Governor Cuomo signed the Land Bank Act into law in 2011,
empowering local communities to use land banks to proactively address blighted
and abandoned properties that affect their residents. This bill was sponsored by Assemblyman Bill
Magnarelli and Senator David Valesky.
There are now 23 land banks throughout New York. Land Banks are a proven
solution for strengthening communities, revitalizing neighborhoods, supporting
local economic development, creating more affordable housing, and protecting
the environment.
Locally, The Allegany County Land Bank is poised to acquire
8-10 tax foreclosed properties and take actions that will result in affordable
housing opportunities for qualified residents of Allegany County. The Allegany
County Land Bank has received nearly $500k in start-up funding from the NY
Office of Attorney General, funds that will not fully support operations beyond
2018.
Statewide,
land banks have leveraged over $75 million in private investment, renovated
over 400 structures, sold over 650 properties, and demolished over 480 blighted
structures. However, NY land banks have no committed state funding beyond the
end of 2018. The scale of the problems they seek to address – vacant and
abandoned properties – is immense and has been decades in the making. Lack of
recurring, predictable funding forces land banks to limit the number of problem
properties they can address, incentivizes short-term planning and projects over
longer-term (and more impactful) strategic planning (including “land banking”),
curtailing the potential of land banks intended under state law. Land banks effectiveness and ability to make
mid- to long-range plans to bank land due is significantly impacted by
unreliable funding. In Ohio, land banks
have secured recurring, predictable public funding and are recognized
nationwide as the most effective at achieving their mission – eliminating
blight and returning abandoned properties to productive use.

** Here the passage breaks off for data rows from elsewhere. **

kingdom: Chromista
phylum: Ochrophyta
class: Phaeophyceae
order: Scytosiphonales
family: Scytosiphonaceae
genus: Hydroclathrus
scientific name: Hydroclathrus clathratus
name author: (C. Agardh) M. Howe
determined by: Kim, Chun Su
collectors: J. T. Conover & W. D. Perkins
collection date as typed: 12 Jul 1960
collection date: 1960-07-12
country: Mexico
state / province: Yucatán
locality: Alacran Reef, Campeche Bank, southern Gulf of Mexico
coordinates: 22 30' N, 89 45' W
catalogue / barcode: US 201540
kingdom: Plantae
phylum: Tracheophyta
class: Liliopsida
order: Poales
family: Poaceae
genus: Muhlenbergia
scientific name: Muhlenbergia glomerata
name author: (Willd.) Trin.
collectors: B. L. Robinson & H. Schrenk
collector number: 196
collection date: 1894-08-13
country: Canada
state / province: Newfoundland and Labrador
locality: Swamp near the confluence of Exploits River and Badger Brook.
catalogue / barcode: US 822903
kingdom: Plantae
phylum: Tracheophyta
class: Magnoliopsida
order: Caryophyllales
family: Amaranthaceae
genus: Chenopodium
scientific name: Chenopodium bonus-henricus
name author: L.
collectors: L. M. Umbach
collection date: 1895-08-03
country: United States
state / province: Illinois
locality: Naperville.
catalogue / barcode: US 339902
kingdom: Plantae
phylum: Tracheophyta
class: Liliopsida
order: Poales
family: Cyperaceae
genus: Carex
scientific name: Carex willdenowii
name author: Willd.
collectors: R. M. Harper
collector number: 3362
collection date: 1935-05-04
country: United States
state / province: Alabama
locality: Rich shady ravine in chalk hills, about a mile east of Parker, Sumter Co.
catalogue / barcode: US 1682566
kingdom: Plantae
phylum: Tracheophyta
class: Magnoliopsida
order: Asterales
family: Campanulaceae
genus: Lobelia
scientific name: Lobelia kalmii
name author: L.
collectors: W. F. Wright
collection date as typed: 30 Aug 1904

Land banks across NY agree that they cannot
address the scale of the abandoned property problem in our state without
similar public financial support.
With a comparable funding model, New York State could reverse
decades of decline, restore communities, and become the national model for
combating blight and improving neighborhoods from Buffalo to Long Island. Financial support for land banks is
consistent with Governor Cuomo’s focus on revitalization of Upstate NY’s urban
cores and complements other innovative state programs such as the Restore New
York Communities Initiative, the Downtown Revitalization Initiative, and the
Upstate Revitalization Initiative. While
these programs provide ‘last-in’ funds for gap financing, land banks are
typically the first-in, proactively intervening with abandoned properties to
buy time needed to develop a plan for their redevelopment – plans that later
leverage other state programs.
New York State has the opportunity to become a national
leader in one of the most effective approaches to combating blight. Abandoned and blighted properties prevent new
home buyers and businesses from moving into and investing in older
neighborhoods, depress property values, prevent existing homeowners from
growing wealth through home equity, limit the ability of investors to finance
new businesses or improvements in these areas, and limit the ability of local
governments to generate vital property taxes.
The cost of doing nothing is too high a price for NY residents to pay.